I was bummed not to be able to defend my X Games title in 2016, and I was just happy to be invited back to X Games last season. I was still healing from my broken ankle at the time, so I wasn’t physically ready to perform at an X Games-gold-medal-type of level. The win in 2015 was a huge boost for me, and even through the injuries I sustained after it, I just wanted to get back and be the strongest I’ve ever been and to ski the best I’ve ever skied.
Comeback kid. Photo by Trevor Brown / ESPN Images
My injuries made me realize that you need to take your time and heal properly. To stay strong. To not make silly mistakes. And to know when to call it.
This is the year to make it all count, so there is a bit of pressure. But I just tell myself to do everything I can to become the best I can be. Everything else is out of my control. I feel really good physically, and have been working hard to get strong. Mentally, I’m discovering, negotiating and reassessing the obstacles that come with being a human and an athlete, in order to better myself as a person and my performance as a skier.
It is my biggest priority in life. It’s what I think about when I wake up, shower, eat, work out, play and sleep. It would mean the world to me to be able to represent Canada at the Olympics. To me, being a part of a collective like that is like nothing else. Just to attend the Games will be my gold medal.

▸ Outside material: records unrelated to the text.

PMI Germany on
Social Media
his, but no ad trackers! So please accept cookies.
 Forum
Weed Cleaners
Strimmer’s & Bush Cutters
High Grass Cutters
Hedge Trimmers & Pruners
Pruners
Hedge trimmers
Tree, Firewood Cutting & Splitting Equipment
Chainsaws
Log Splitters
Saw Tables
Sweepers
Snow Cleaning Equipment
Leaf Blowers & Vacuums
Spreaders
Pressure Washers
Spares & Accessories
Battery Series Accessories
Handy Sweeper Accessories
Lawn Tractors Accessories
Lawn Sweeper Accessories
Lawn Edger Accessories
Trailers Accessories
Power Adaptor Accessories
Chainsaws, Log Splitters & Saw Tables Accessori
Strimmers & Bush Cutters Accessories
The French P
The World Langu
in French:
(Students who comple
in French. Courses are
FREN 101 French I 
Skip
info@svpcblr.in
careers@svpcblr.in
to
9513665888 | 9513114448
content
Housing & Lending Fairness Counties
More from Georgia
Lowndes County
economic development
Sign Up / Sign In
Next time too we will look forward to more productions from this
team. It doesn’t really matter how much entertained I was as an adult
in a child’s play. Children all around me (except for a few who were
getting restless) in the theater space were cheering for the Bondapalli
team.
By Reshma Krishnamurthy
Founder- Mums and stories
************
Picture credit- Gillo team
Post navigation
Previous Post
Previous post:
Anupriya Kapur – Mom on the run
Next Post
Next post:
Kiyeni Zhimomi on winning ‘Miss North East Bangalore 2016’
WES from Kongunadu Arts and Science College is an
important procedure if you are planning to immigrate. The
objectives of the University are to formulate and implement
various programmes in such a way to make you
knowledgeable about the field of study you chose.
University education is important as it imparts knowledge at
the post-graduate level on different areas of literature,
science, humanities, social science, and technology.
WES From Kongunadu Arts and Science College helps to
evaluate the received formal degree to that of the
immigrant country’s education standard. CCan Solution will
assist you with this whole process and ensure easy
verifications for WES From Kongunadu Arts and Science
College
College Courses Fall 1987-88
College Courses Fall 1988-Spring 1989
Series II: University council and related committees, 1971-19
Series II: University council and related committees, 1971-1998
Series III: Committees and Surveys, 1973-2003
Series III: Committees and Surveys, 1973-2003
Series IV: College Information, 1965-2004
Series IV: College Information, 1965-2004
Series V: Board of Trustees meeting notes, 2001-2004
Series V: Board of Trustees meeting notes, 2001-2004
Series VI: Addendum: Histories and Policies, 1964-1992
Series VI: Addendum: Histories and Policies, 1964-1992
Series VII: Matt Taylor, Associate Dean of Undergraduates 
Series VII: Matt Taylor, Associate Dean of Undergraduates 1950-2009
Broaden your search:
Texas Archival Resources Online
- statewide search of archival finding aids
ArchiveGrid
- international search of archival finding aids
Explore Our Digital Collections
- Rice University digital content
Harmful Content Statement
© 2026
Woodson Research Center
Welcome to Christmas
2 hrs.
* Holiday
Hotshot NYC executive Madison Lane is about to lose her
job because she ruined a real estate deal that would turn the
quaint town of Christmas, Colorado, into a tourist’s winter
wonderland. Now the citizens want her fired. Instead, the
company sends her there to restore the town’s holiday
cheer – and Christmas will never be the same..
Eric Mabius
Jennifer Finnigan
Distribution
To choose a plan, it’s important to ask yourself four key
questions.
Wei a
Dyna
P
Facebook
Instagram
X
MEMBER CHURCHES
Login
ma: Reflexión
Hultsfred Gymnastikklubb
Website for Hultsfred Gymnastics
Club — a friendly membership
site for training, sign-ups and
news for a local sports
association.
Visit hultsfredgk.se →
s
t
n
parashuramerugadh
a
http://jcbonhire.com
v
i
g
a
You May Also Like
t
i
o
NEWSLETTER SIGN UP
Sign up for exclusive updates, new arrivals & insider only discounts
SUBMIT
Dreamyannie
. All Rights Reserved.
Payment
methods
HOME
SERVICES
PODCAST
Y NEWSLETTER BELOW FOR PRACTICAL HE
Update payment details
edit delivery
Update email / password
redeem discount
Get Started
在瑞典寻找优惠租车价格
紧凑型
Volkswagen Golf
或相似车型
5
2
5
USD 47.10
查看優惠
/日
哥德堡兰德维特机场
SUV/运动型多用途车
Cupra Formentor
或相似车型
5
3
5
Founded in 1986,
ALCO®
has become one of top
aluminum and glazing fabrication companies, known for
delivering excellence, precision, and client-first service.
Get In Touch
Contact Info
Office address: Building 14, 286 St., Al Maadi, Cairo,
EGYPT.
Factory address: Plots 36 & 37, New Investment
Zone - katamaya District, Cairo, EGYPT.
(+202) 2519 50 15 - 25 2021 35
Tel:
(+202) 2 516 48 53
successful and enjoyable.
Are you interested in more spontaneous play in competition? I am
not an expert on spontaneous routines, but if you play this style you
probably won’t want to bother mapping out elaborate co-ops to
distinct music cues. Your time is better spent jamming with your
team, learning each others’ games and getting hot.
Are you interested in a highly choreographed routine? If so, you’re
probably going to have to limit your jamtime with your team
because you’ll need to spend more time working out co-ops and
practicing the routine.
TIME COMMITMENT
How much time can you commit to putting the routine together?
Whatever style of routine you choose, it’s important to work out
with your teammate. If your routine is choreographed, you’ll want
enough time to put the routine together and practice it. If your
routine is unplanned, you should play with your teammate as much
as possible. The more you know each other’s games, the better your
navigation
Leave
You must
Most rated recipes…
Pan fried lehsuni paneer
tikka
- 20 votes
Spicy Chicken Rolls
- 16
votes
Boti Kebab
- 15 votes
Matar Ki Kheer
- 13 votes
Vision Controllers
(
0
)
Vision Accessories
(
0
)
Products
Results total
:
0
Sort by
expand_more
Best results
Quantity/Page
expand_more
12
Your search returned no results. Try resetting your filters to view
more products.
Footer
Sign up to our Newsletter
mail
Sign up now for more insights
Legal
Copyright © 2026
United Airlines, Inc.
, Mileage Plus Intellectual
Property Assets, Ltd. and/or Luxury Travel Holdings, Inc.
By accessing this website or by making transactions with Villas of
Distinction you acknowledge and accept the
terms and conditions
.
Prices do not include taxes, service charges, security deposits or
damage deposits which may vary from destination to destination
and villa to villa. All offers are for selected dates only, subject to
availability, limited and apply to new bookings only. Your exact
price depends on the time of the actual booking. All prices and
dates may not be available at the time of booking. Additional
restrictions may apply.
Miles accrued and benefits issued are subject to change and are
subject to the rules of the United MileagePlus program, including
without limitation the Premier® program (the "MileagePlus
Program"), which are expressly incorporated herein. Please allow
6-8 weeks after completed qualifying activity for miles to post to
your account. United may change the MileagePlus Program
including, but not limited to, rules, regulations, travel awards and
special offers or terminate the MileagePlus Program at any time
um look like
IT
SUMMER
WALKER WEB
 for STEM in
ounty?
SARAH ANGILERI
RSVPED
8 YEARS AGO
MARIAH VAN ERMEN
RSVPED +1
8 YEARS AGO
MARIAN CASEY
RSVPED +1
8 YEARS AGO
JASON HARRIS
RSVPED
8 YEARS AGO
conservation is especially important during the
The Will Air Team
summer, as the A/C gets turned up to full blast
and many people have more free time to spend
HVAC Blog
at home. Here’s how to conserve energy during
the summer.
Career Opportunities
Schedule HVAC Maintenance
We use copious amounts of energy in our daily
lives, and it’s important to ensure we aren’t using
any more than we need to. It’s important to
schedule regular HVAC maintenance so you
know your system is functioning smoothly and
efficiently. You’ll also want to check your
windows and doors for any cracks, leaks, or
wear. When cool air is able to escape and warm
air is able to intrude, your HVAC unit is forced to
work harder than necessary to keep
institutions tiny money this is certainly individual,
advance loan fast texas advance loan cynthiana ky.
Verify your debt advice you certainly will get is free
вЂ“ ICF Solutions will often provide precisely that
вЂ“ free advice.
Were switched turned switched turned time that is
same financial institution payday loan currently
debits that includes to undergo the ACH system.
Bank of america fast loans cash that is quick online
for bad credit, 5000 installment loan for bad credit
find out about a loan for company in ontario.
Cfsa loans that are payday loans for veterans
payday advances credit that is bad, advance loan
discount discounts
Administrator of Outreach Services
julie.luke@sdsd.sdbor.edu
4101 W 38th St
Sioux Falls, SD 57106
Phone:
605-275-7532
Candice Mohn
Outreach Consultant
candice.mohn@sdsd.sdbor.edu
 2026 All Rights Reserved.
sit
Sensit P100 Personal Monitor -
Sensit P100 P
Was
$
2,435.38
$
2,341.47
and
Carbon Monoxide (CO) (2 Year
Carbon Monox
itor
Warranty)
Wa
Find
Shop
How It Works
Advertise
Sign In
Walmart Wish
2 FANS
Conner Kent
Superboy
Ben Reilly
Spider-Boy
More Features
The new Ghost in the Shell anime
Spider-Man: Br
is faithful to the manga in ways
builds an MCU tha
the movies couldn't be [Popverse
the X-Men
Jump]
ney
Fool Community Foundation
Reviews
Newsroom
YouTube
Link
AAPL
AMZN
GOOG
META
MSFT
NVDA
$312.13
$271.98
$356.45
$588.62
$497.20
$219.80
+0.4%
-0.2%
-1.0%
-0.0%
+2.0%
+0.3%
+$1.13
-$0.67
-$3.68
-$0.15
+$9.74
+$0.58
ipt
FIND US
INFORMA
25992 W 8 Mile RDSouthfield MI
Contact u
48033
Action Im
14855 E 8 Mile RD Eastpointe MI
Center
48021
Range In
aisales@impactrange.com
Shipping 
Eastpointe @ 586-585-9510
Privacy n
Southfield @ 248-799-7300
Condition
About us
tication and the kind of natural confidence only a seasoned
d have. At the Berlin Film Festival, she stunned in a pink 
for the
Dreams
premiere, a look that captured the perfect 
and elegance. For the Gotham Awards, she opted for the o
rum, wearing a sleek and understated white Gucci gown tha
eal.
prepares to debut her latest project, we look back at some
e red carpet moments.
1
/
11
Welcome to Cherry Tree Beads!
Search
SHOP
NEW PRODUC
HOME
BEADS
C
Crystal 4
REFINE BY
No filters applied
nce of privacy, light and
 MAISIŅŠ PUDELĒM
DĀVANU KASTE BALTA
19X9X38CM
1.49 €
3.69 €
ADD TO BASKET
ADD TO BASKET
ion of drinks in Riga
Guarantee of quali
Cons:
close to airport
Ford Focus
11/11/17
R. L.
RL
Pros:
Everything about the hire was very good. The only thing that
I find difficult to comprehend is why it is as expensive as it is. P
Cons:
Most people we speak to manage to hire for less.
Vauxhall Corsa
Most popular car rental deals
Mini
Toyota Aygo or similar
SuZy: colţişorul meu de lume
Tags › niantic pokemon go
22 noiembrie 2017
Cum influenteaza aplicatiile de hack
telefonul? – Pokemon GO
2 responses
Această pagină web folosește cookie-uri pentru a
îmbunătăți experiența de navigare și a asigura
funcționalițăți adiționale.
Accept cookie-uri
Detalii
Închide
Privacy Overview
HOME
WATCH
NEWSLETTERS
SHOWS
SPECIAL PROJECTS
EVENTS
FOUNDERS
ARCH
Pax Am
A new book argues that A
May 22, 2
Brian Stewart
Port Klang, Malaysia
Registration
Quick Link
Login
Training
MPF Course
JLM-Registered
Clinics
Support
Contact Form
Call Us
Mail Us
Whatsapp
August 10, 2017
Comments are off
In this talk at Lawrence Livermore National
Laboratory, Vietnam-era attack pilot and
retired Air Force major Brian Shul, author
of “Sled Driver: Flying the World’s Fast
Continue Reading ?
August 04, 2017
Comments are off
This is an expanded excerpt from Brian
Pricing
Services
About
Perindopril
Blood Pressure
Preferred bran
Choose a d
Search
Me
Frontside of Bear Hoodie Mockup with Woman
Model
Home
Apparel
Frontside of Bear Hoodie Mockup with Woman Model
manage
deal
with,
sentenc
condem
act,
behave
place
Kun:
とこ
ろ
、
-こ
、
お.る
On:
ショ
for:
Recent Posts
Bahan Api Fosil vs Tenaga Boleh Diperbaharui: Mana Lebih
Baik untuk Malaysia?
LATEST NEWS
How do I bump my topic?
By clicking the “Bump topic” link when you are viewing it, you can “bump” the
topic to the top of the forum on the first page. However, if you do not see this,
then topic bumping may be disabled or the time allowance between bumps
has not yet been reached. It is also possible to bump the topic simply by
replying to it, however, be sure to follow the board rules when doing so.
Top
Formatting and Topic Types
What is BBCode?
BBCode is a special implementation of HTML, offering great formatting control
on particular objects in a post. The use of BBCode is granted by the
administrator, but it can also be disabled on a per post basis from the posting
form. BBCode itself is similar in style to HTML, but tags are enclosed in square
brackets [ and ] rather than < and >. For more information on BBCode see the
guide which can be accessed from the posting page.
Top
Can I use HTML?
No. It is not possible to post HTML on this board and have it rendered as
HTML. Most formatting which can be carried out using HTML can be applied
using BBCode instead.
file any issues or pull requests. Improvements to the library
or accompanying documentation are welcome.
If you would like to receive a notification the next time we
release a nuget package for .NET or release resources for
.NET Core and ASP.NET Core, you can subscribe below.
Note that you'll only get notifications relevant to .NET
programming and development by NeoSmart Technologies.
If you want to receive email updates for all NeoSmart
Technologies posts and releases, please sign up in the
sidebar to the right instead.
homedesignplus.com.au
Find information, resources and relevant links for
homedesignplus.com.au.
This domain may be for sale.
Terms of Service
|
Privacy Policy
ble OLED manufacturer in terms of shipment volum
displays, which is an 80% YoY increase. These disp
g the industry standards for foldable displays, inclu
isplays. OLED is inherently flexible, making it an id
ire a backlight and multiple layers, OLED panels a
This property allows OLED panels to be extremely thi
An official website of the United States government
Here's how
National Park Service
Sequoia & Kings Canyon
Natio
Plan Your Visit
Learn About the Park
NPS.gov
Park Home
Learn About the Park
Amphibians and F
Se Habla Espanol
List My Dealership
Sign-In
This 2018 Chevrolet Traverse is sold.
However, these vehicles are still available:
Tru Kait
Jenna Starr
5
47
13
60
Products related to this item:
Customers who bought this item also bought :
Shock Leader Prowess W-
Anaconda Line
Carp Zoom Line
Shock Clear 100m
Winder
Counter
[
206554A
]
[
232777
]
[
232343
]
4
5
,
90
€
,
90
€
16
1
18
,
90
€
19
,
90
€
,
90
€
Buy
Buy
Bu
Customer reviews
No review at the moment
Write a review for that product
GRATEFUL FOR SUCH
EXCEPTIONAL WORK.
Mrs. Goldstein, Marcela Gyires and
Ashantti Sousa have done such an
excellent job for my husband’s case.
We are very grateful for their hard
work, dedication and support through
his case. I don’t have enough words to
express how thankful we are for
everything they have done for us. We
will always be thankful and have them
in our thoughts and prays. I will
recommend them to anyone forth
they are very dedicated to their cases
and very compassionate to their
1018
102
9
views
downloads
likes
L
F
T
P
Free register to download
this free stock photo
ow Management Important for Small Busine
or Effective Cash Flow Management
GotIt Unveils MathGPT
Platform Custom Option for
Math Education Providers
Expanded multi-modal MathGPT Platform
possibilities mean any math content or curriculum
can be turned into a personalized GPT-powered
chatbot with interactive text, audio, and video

C’mon, skinny love. Photo by Guy Fattal
I’m a big pow skier. I’m definitely not as experienced as I would like to say I am for being a professional skier and all, but I have my fun out there with my friends and I’m constantly learning, which is awesome. I would love for my career to move towards the backcountry. The transition is hard to see at this point, but it will clear up in the future and new opportunities will arise.
To my parents, who helped fuel the fire with their support, and for raising me in a community so in love with the mountains. To my girlfriend, who has been there since day one of my career as a professional skier. She has dedicated so much of her time and energy to helping me reach my goals, and I love her for it. To all of my sponsors, old or new. Supporting an athlete can be a blind investment at times, and I am extremely thankful for being given the opportunities I’ve had over the years. I’ve worked hard to be where I am, but I wouldn’t have been able to do it without all the support from everyone I’ve had the pleasure of working with. I can’t say thank you enough or show the appreciation I would like to, so I plan on passing it on and supporting the next generation, just as so many people have done for me.